Si le système monétaire actuel est pourvoyeur de nombreux déséquilibres, nul n’imagine sa refonte à court terme du fait de l’absence de consensus des parties prenantes. La Chine ne dispose pas d’un système monétaire et financier transparent et ouvert. Les investissements étrangers sont encore réglementés. La profondeur du marché financier reste modeste. L’Europe, premier centre commercial international, pourrait être en position d’initier un projet de système monétaire international. L’euro, en vingt ans, est devenu la deuxième monnaie mondiale derrière le dollar.

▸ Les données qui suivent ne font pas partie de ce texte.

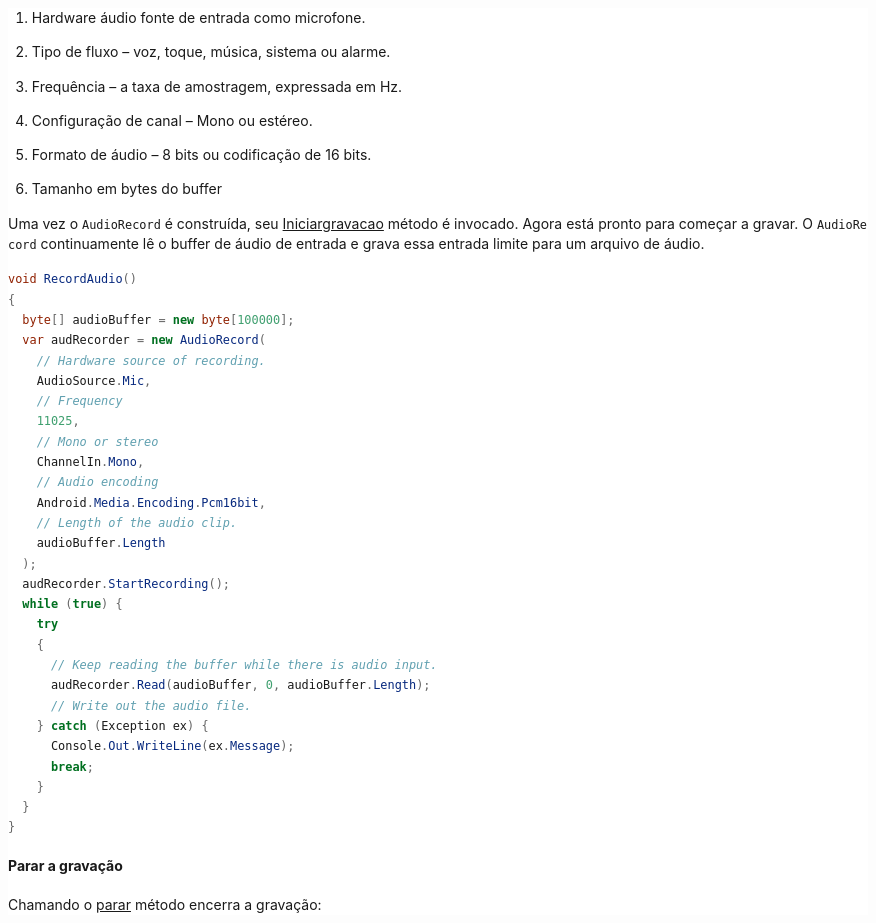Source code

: 1.  Hardware áudio fonte de entrada como microfone.

2.  Tipo de fluxo &ndash; voz, toque, música, sistema ou alarme.

3.  Frequência &ndash; a taxa de amostragem, expressada em Hz.

4.  Configuração de canal &ndash; Mono ou estéreo.

5.  Formato de áudio &ndash; 8 bits ou codificação de 16 bits.

6.  Tamanho em bytes do buffer


Uma vez o `AudioRecord` é construída, seu [Iniciargravacao](https://developer.xamarin.com/api/member/Android.Media.AudioRecord.StartRecording%28%29/) método é invocado. Agora está pronto para começar a gravar. O `AudioRecord` continuamente lê o buffer de áudio de entrada e grava essa entrada limite para um arquivo de áudio.

```csharp
void RecordAudio()
{
  byte[] audioBuffer = new byte[100000];
  var audRecorder = new AudioRecord(
    // Hardware source of recording.
    AudioSource.Mic,
    // Frequency
    11025,
    // Mono or stereo
    ChannelIn.Mono,
    // Audio encoding
    Android.Media.Encoding.Pcm16bit,
    // Length of the audio clip.
    audioBuffer.Length
  );
  audRecorder.StartRecording();
  while (true) {
    try
    {
      // Keep reading the buffer while there is audio input.
      audRecorder.Read(audioBuffer, 0, audioBuffer.Length);
      // Write out the audio file.
    } catch (Exception ex) {
      Console.Out.WriteLine(ex.Message);
      break;
    }
  }
}
```

<a name="Stopping_the_Recording" />

#### <a name="stopping-the-recording"></a>Parar a gravação

Chamando o [parar](https://developer.xamarin.com/api/member/Android.Media.AudioRecord.Stop%28%29/) método encerra a gravação:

Mais les divisions internes, les incertitudes pesant sur certains États membres et l’absence d’avancée fédérale empêchent l’Union européenne de peser sur la scène monétaire internationale. Les États-Unis ont trop à perdre à rebâtir un nouveau système monétaire. Les dirigeants américains ont toujours été très méfiants à l’encontre des DTS (Droits de Tirages Spéciaux) assis sur un panier de monnaies qui pourraient jouer le rôle d’étalon. Ils s’étaient déjà opposés en 1944 au projet de Keynes qui visait justement à ne pas placer une monnaie au cœur du système monétaire international. L’idée de créer un nouveau système à partir d’une cryptomonnaie a été émise après la crise de 2008. Il en a résulté la création notamment du bitcoin mais cette création qui repose sur la technique de la blockchain ne répond pas pour le moment aux objectifs assignés à une monnaie et, surtout, ne remplit pas les conditions nécessaires. Une monnaie doit être un étalon, un instrument d’échange et de réserve ainsi qu’un outil d’arbitrage. La monnaie n’est pas un outil de spéculation.